The leased area includes land near Dinosaur National Monument, where more than 300,000 visitors a year come to experience the expansive views, untouched landscape and dark night skies. Air pollution from oil and gas drilling in the region already worsens visibility, stunts vegetation growth and harms delicate ecosystems. More oil and gas development in the area will only make matters worse.
The BLM had a legal duty to analyze and address potential harms to human health and landscapes before leasing the 115,000 acres in December 2017 and June 2018. The agency skipped this analysis, instead prioritizing the interests of oil and gas companies over public health and environmental protection. Today’s lawsuit claims these leasing decisions violate the National Environmental Policy Act and the Federal Land Policy and Management Act.
“Prioritizing economic benefits over public health and the environment is wrong,” said Matt Sandler, staff attorney for Rocky Mountain Wild. “This is especially so when the BLM has failed to comply with the laws that would have ensured the public knew the full impacts of these leasing decisions.”

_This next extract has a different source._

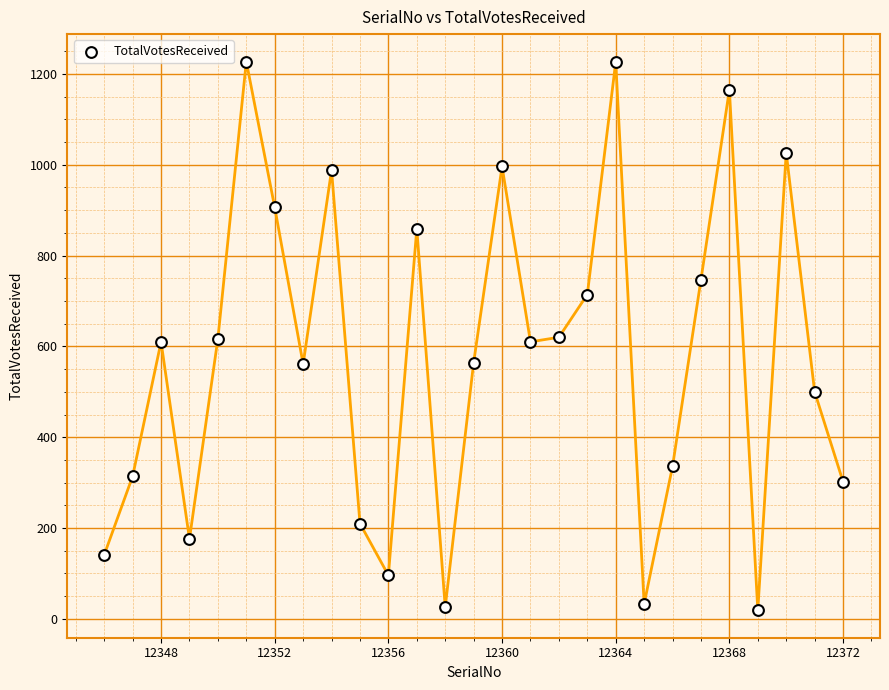

What is the range of X values (max minus min)?

26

“Our national parks offer millions of people each year the opportunity to connect to the great outdoors and learn about our country’s past, but the protection of our parks can only be assured when their adjacent lands are well-managed," said David Nimkin, NPCA senior southwest regional director. “NPCA is deeply concerned about the deteriorating air quality in this region due to oil and gas development that directly affects national parks like Dinosaur National Monument, as well as the health of park visitors, who come here to experience the striking views, dark night skies and exceptional biodiversity of this unique place. As a recent national study found, park visitation drops by at least eight percent when ozone pollution is high — a clear indicator that air quality is an important issue for the public and directly impacts their enjoyment of our national parks.”
“Not only are we moving to protect our communities, public health and national parks by addressing ozone pollution head on, we’re also moving to protect our climate by ensuring that Trump and Zinke account for the cumulative impacts from federal oil and gas leasing,” said Becca Fischer, climate guardian for WildEarth Guardians. “The federal government has ignored these costs for too long.”

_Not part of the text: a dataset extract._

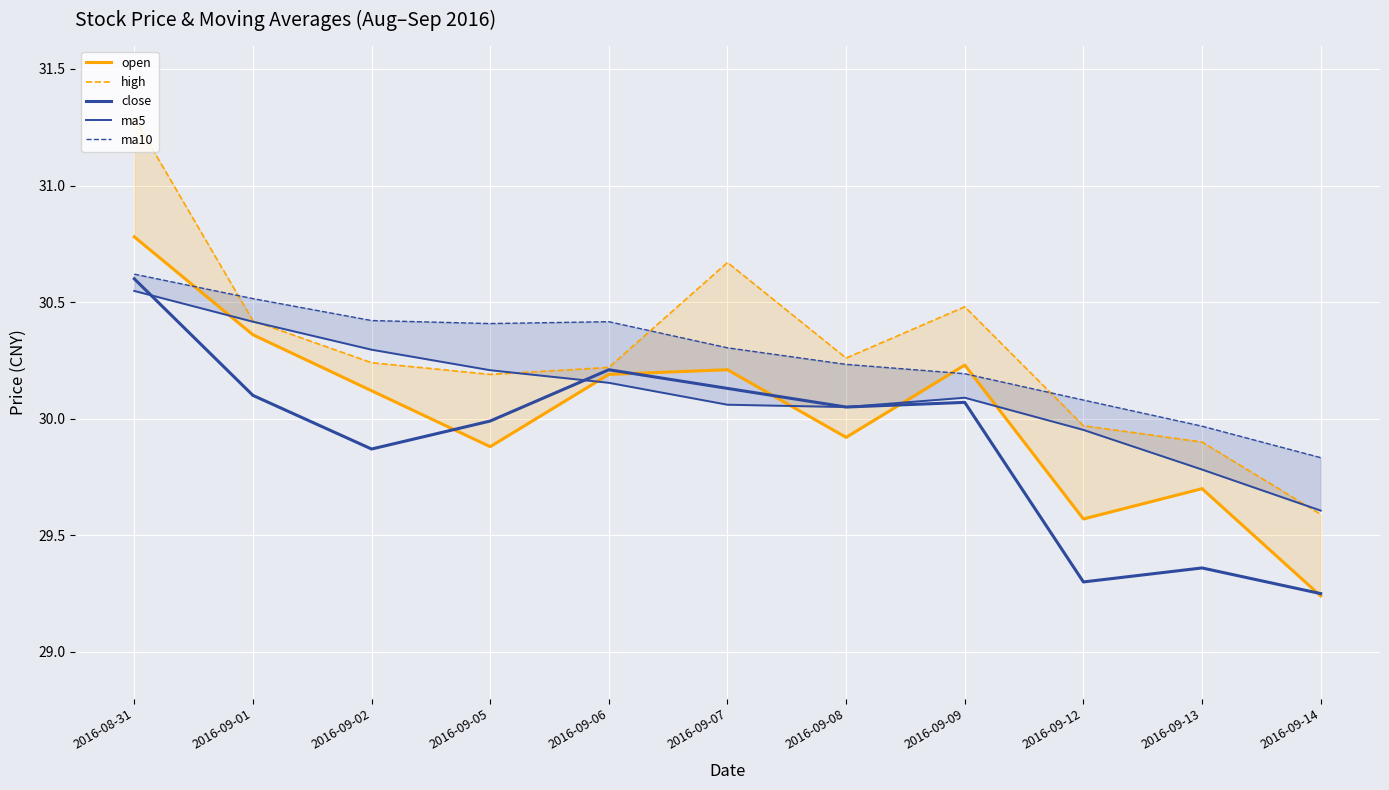

What is the spread (max minus min) of values at 2016-09-02?

0.6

“This case is about enforcing our environmental laws, which are designed to protect public health, the environment and treasured places like Dinosaur National Monument,” said Stu Gillespie, staff attorney with Earthjustice. “BLM cannot circumvent these laws in its headlong rush to lease our public lands for oil and gas development. We’re asking the court to hold the agency accountable and set aside these illegal leasing decisions.”